February 22, 2016 – Yesterday while walking my dog and digesting the primary results from South Carolina, there was at least good news on one front. The robins are back here in Toronto making a mass appearance in the cemetery next to where my wife and I live. Literally hundreds could be spotted flitting around the park-like setting in search of the early worm. The robins the last few years have made their appearance earlier than the norm. I remember just a decade ago that the first week of March usually coincided with first robins. Now it is happening a good 10 days earlier. Do these “bird brains” know something we don’t? They certainly seem to know more than the “bird brains” to the south who seem to value concocted truths over evidence.
It is hard to ignore the race for the Republican nomination for the American President from here in Toronto. After South Carolina’s primary the fight appears to be among a blowhard billionaire, a God-spouting anti-science conservative, and a Florida rookie senator still trying to figure out for what he stands. Whomever emerges to be the Republican nominee, the three have proven to be the least science-aware candidates to run for the high office of President since George W. Bush. In fact Bush looks like a genius compared to these three. In a post COP21 world, where America must take the lead in carbon reduction if humanity is going to meet its target global warming limit of a 1.5 Celsius (2.7 Fahrenheit) limit, that is not a good thing.
Let’s look at the three and some of the things they have said.

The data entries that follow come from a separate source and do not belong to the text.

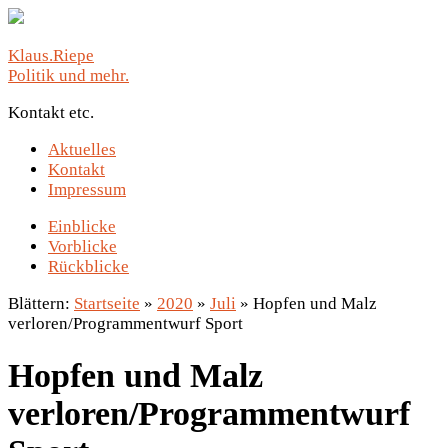
Klaus.Riepe
Politik und mehr.
Kontakt etc.
Aktuelles
Kontakt
Impressum
Einblicke
Vorblicke
Rückblicke
Blättern:
Startseite
»
2020
»
Juli
»
Hopfen und Malz
verloren/Programmentwurf Sport
Hopfen und Malz
verloren/Programmentwurf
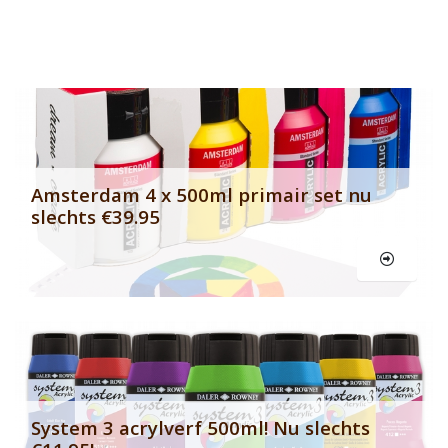
Banner row 2
Le
Amsterdam 4 x 500ml primair set nu
slechts €39.95
Le
System 3 acrylverf 500ml! Nu slechts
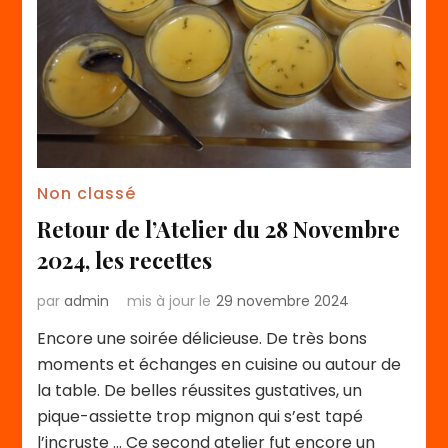
Non classé
Retour de l’Atelier du 28 Novembre
2024, les recettes
par
admin
mis à jour le
29 novembre 2024
Encore une soirée délicieuse. De très bons
moments et échanges en cuisine ou autour de
la table. De belles réussites gustatives, un
pique-assiette trop mignon qui s’est tapé
l’incruste … Ce second atelier fut encore un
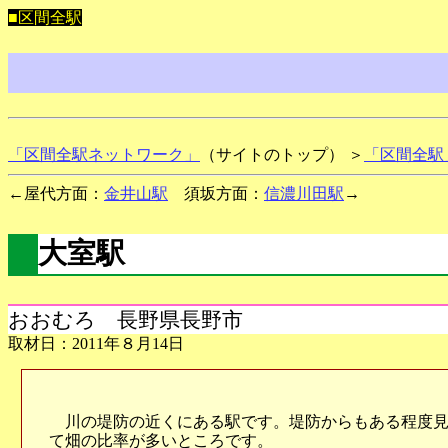
■区間全駅
「区間全駅ネットワーク」
（サイトのトップ） ＞
「区間全駅
←屋代方面：
金井山駅
須坂方面：
信濃川田駅
→
大室駅
おおむろ 長野県長野市
取材日：2011年８月14日
川の堤防の近くにある駅です。堤防からもある程度見
て畑の比率が多いところです。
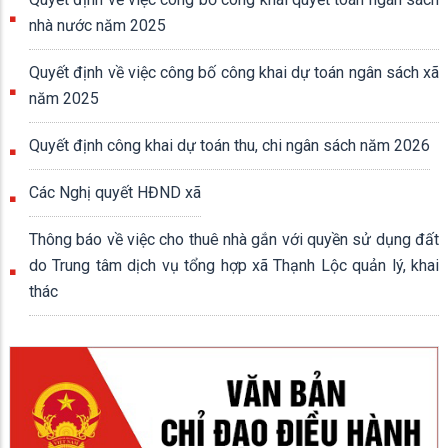
nhà nước năm 2025
Quyết định về việc công bố công khai dự toán ngân sách xã
năm 2025
Quyết định công khai dự toán thu, chi ngân sách năm 2026
Các Nghị quyết HĐND xã
Thông báo về việc cho thuê nhà gắn với quyền sử dụng đất
do Trung tâm dịch vụ tổng hợp xã Thạnh Lộc quản lý, khai
thác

Donald Trump has described climate change as a “tax grab.” He has used Twitter to espouse his opinions on the subject describing global warming as “non-existent,” “mythical,” a “hoax,” and those are just the polite words used. When President Obama, before the COP21 Paris meetings, described climate change as one of the greatest threats the United States has ever had to face, Trump stated it was one of the “dumbest things” a President has ever said. Here’s the full quote, “I think one of the dumbest statements I’ve ever heard in politics — in the history of politics as I know it, which is pretty good, was Obama’s statement that our No. 1 problem is global warming,”

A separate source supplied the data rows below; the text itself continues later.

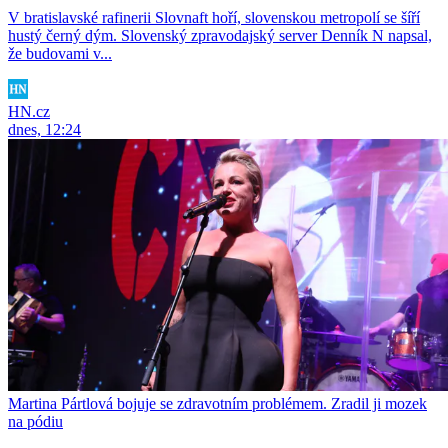
V bratislavské rafinerii Slovnaft hoří, slovenskou metropolí se šíří
hustý černý dým. Slovenský zpravodajský server Denník N napsal,
že budovami v...
HN.cz
dnes, 12:24
Martina Pártlová bojuje se zdravotním problémem. Zradil ji mozek
na pódiu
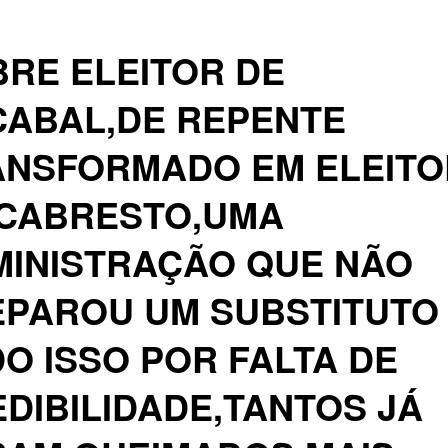
RE ELEITOR DE
CABAL,DE REPENTE
ANSFORMADO EM ELEITO
 CABRESTO,UMA
MINISTRAÇÃO QUE NÃO
EPAROU UM SUBSTITUTO
O ISSO POR FALTA DE
DIBILIDADE,TANTOS JÁ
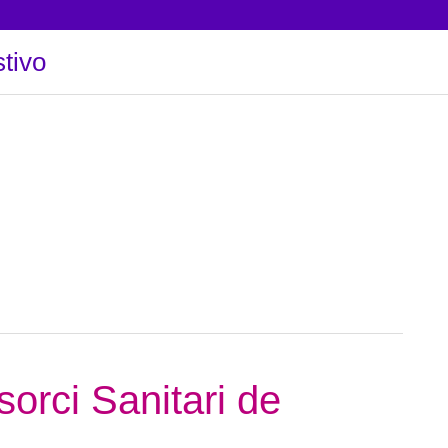
tivo
orci Sanitari de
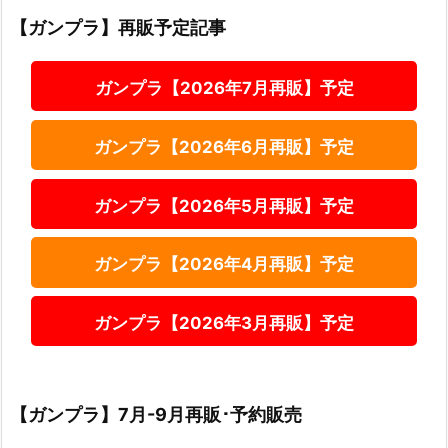
【ガンプラ】再販予定記事
ガンプラ【2026年7月再販】予定
ガンプラ【2026年6月再販】予定
ガンプラ【2026年5月再販】予定
ガンプラ【2026年4月再販】予定
ガンプラ【2026年3月再販】予定
【ガンプラ】7月-9月再販･予約販売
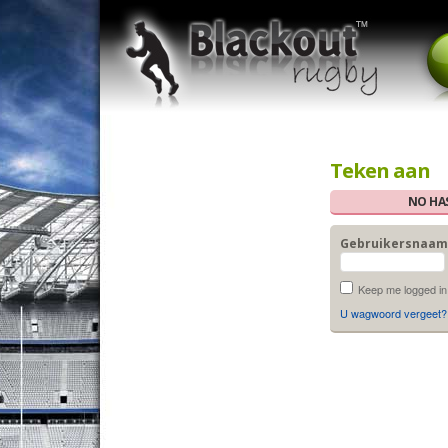
Teken aan
NO HAS
Gebruikersnaam
Keep me logged in
U wagwoord vergeet?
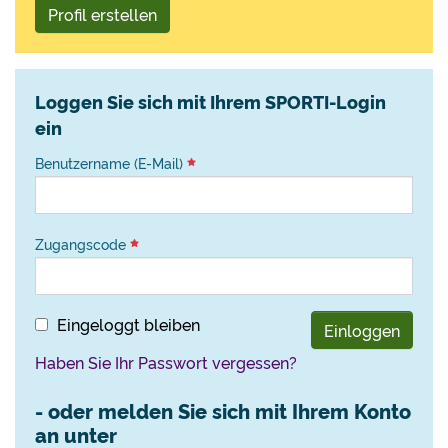
Profil erstellen
Loggen Sie sich mit Ihrem SPORTI-Login
ein
Benutzername (E-Mail)
Zugangscode
Eingeloggt bleiben
Einloggen
Haben Sie Ihr Passwort vergessen?
- oder melden Sie sich mit Ihrem Konto
an unter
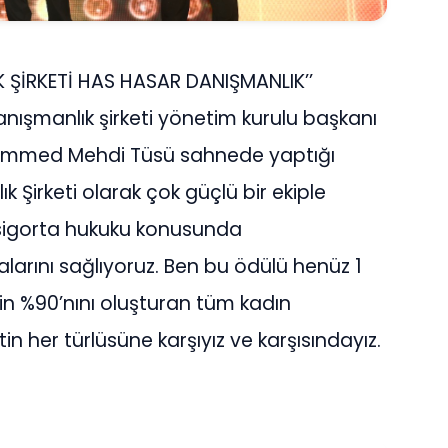
K ŞİRKETİ HAS HASAR DANIŞMANLIK’’
nışmanlık şirketi yönetim kurulu başkanı
mmed Mehdi Tüsü sahnede yaptığı
Şirketi olarak çok güçlü bir ekiple
 sigorta hukuku konusunda
malarını sağlıyoruz. Ben bu ödülü henüz 1
zin %90’nını oluşturan tüm kadın
in her türlüsüne karşıyız ve karşısındayız.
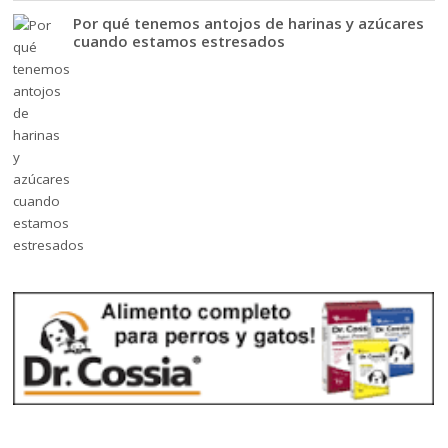
Por qué tenemos antojos de harinas y azúcares
cuando estamos estresados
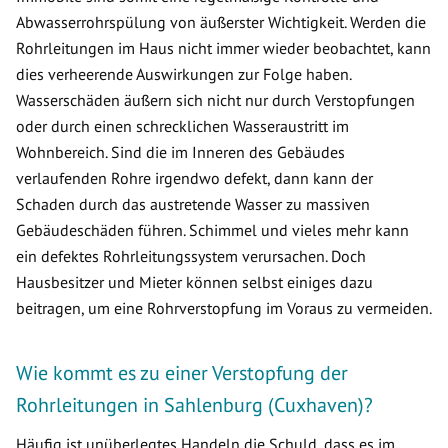
Abwasserrohrspülung von äußerster Wichtigkeit. Werden die
Rohrleitungen im Haus nicht immer wieder beobachtet, kann
dies verheerende Auswirkungen zur Folge haben.
Wasserschäden äußern sich nicht nur durch Verstopfungen
oder durch einen schrecklichen Wasseraustritt im
Wohnbereich. Sind die im Inneren des Gebäudes
verlaufenden Rohre irgendwo defekt, dann kann der
Schaden durch das austretende Wasser zu massiven
Gebäudeschäden führen. Schimmel und vieles mehr kann
ein defektes Rohrleitungssystem verursachen. Doch
Hausbesitzer und Mieter können selbst einiges dazu
beitragen, um eine Rohrverstopfung im Voraus zu vermeiden.
Wie kommt es zu einer Verstopfung der
Rohrleitungen in Sahlenburg (Cuxhaven)?
Häufig ist unüberlegtes Handeln die Schuld, dass es im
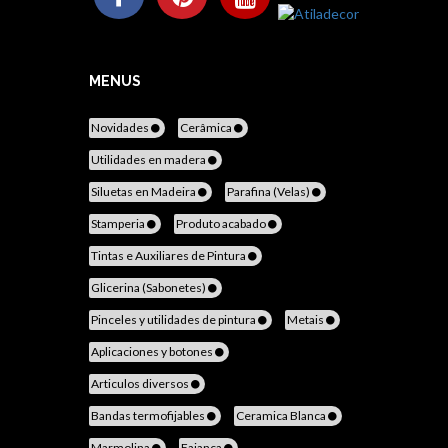
MENUS
Novidades
Cerâmica
Utilidades en madera
Siluetas en Madeira
Parafina (Velas)
Stamperia
Produto acabado
Tintas e Auxiliares de Pintura
Glicerina (Sabonetes)
Pinceles y utilidades de pintura
Metais
Aplicaciones y botones
Articulos diversos
Bandas termofijables
Ceramica Blanca
Marmolina
Faiança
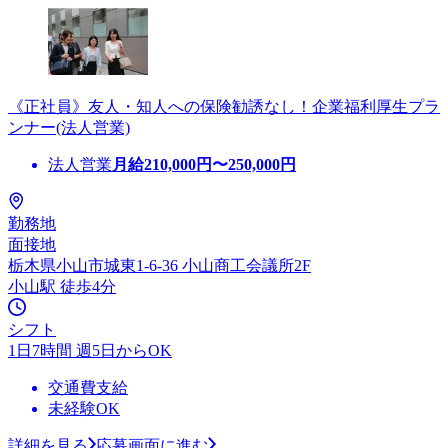
《正社員》友人・知人への保険勧誘なし！企業福利厚生プラ
ンナー(法人営業)
法人営業
月給
210,000
円〜
250,000
円
勤務地
面接地
栃木県小山市城東1-6-36 小山商工会議所2F
小山駅 徒歩4分
シフト
1日7時間 週5日からOK
交通費支給
未経験OK
詳細を見る
応募画面に進む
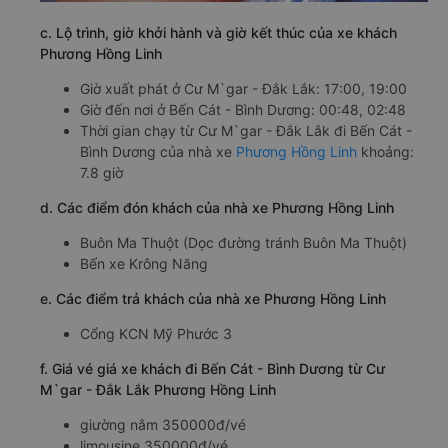
c. Lộ trình, giờ khởi hành và giờ kết thúc của xe khách
Phương Hồng Linh
Giờ xuất phát ở Cư M`gar - Đắk Lắk: 17:00, 19:00
Giờ đến nơi ở Bến Cát - Bình Dương: 00:48, 02:48
Thời gian chạy từ Cư M`gar - Đắk Lắk đi Bến Cát -
Bình Dương của nhà xe
Phương Hồng Linh
khoảng:
7.8 giờ
d. Các điểm đón khách của nhà xe Phương Hồng Linh
Buôn Ma Thuột (Dọc đường tránh Buôn Ma Thuột)
Bến xe Krông Năng
e. Các điểm trả khách của nhà xe Phương Hồng Linh
Cổng KCN Mỹ Phước 3
f. Giá vé giá xe khách đi Bến Cát - Bình Dương từ Cư
M`gar - Đắk Lắk Phương Hồng Linh
giường nằm 350000đ/vé
limousine 350000đ/vé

Ted Cruz, who as Chairman of the Senate Subcommittee on Space, Science and Competitiveness, has demonstrated he has little grasp of scientific evidence, nor an understanding of geologic time. He ignores evidence with abandon or shapes different facts into an anti-science argument to pander to his religious and political constituency. Hence carbon dioxide isn’t a problem because the world has seen higher levels of it in the past (millions of years ago with a significantly different climate than today). Sea ice levels in the Arctic and Antarctic get mixed into a single bowl of misunderstanding. And saving the best for last he has stated, “It doesn’t matter that 97% of scientists agree about climate change, because 97% of scientists said the sun rotated around the earth in the 1600s.” So much for the emergence of the scientific method, experimentation, and validation checking that has began in the 17th century. And this from the guy who heads up a science committee.
Marco Rubio, the junior senator from Florida, believes climate change is real. Or he doesn’t depending on the time of day. He once backed a cap-and-trade resolution as a Florida state legislator. But not now. For him any carbon reduction strategies whether a tax or cap are job destroying. He is fond of saying “I’m not a scientist” concomitant with any remarks he makes about global warming. It would be funny if he weren’t representing the state of Florida, probably the first area of the United States to feel the full impact of climate change in the coming decades. Rubio believes “our hands are tied.” Nothing can be done to reverse climate trends. In a February 1, 2016 article published in Mother Jones, the headline reads, “Florida is Sinking. Where is Marco Rubio?” Hard to tell where the senator is other than this one quote from a Republican presidential debate in which he states, “We’re not going to make America a harder place to create jobs in order to pursue policies that will do absolutely nothing, nothing to change our climate….We’re not going to destroy our economy the way our left-wing government wants us to do. America is a lot of things, the greatest country in the world, absolutely. But America is not a planet.”
On the Democratic side one can breathe a sigh of relief. Whether Hillary Clinton or Bernie Sanders emerge as the nominee, science and evidence based reasoning will still have its place in the American political process.